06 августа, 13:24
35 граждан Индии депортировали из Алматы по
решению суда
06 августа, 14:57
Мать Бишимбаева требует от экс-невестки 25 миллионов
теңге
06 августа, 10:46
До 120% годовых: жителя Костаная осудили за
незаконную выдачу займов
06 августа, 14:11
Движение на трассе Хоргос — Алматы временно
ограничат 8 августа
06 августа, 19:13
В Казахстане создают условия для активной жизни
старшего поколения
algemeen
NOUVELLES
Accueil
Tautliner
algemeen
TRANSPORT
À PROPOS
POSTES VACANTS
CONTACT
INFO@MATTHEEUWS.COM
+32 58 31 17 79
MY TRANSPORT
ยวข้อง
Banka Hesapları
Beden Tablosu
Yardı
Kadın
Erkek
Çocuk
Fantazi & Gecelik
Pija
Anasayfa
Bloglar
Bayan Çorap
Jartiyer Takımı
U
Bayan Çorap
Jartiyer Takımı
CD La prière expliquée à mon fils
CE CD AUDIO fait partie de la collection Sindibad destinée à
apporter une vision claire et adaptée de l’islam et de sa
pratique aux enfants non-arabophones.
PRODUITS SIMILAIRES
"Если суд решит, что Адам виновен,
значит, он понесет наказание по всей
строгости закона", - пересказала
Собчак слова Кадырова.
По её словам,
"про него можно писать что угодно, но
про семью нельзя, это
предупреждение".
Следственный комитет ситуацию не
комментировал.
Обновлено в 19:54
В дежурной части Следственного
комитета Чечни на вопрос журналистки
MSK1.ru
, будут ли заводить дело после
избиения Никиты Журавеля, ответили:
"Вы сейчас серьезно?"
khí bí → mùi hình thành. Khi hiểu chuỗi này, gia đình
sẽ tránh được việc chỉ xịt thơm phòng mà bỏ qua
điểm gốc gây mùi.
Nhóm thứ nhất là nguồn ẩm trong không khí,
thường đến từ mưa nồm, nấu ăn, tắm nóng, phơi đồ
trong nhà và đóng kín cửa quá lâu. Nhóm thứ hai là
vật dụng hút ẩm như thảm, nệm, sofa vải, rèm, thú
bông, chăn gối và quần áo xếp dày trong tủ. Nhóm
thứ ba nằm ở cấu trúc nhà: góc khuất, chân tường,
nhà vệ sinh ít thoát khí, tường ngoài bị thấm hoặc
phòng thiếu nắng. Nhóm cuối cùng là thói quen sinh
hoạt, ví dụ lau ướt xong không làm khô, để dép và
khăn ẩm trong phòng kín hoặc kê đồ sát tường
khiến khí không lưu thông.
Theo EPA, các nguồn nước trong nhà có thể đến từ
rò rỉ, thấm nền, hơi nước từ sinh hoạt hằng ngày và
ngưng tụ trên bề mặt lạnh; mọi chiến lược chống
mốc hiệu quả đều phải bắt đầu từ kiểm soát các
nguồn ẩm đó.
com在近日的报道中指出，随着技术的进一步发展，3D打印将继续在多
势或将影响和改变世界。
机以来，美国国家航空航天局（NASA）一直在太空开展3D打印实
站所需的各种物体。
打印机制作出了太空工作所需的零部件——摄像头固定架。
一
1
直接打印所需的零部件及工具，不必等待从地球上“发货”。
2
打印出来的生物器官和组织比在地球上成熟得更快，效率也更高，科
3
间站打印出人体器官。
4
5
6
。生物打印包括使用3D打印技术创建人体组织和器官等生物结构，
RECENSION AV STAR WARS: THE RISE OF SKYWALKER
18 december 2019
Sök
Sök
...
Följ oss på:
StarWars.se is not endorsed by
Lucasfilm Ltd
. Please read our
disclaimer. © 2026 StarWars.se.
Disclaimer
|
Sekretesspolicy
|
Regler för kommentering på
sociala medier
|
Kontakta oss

====

The full listing above needs to be transcribed exactly.

Answer to this problem:
06 августа, 13:24
35 граждан Индии депортировали из Алматы по
решению суда
06 августа, 14:57
Мать Бишимбаева требует от экс-невестки 25 миллионов
теңге
06 августа, 10:46
До 120% годовых: жителя Костаная осудили за
незаконную выдачу займов
06 августа, 14:11
Движение на трассе Хоргос — Алматы временно
ограничат 8 августа
06 августа, 19:13
В Казахстане создают условия для активной жизни
старшего поколения
algemeen
NOUVELLES
Accueil
Tautliner
algemeen
TRANSPORT
À PROPOS
POSTES VACANTS
CONTACT
INFO@MATTHEEUWS.COM
+32 58 31 17 79
MY TRANSPORT
ยวข้อง
Banka Hesapları
Beden Tablosu
Yardı
Kadın
Erkek
Çocuk
Fantazi & Gecelik
Pija
Anasayfa
Bloglar
Bayan Çorap
Jartiyer Takımı
U
Bayan Çorap
Jartiyer Takımı
CD La prière expliquée à mon fils
CE CD AUDIO fait partie de la collection Sindibad destinée à
apporter une vision claire et adaptée de l’islam et de sa
pratique aux enfants non-arabophones.
PRODUITS SIMILAIRES
"Если суд решит, что Адам виновен,
значит, он понесет наказание по всей
строгости закона", - пересказала
Собчак слова Кадырова.
По её словам,
"про него можно писать что угодно, но
про семью нельзя, это
предупреждение".
Следственный комитет ситуацию не
комментировал.
Обновлено в 19:54
В дежурной части Следственного
комитета Чечни на вопрос журналистки
MSK1.ru
, будут ли заводить дело после
избиения Никиты Журавеля, ответили:
"Вы сейчас серьезно?"
khí bí → mùi hình thành. Khi hiểu chuỗi này, gia đình
sẽ tránh được việc chỉ xịt thơm phòng mà bỏ qua
điểm gốc gây mùi.
Nhóm thứ nhất là nguồn ẩm trong không khí,
thường đến từ mưa nồm, nấu ăn, tắm nóng, phơi đồ
trong nhà và đóng kín cửa quá lâu. Nhóm thứ hai là
vật dụng hút ẩm như thảm, nệm, sofa vải, rèm, thú
bông, chăn gối và quần áo xếp dày trong tủ. Nhóm
thứ ba nằm ở cấu trúc nhà: góc khuất, chân tường,
nhà vệ sinh ít thoát khí, tường ngoài bị thấm hoặc
phòng thiếu nắng. Nhóm cuối cùng là thói quen sinh
hoạt, ví dụ lau ướt xong không làm khô, để dép và
khăn ẩm trong phòng kín hoặc kê đồ sát tường
khiến khí không lưu thông.
Theo EPA, các nguồn nước trong nhà có thể đến từ
rò rỉ, thấm nền, hơi nước từ sinh hoạt hằng ngày và
ngưng tụ trên bề mặt lạnh; mọi chiến lược chống
mốc hiệu quả đều phải bắt đầu từ kiểm soát các
nguồn ẩm đó.
com在近日的报道中指出，随着技术的进一步发展，3D打印将继续在多
势或将影响和改变世界。
机以来，美国国家航空航天局（NASA）一直在太空开展3D打印实
站所需的各种物体。
打印机制作出了太空工作所需的零部件——摄像头固定架。
一
1
直接打印所需的零部件及工具，不必等待从地球上“发货”。
2
打印出来的生物器官和组织比在地球上成熟得更快，效率也更高，科
3
间站打印出人体器官。
4
5
6
。生物打印包括使用3D打印技术创建人体组织和器官等生物结构，
RECENSION AV STAR WARS: THE RISE OF SKYWALKER
18 december 2019
Sök
Sök
...
Följ oss på:
StarWars.se is not endorsed by
Lucasfilm Ltd
. Please read our
disclaimer. © 2026 StarWars.se.
Disclaimer
|
Sekretesspolicy
|
Regler för kommentering på
sociala medier
|
Kontakta oss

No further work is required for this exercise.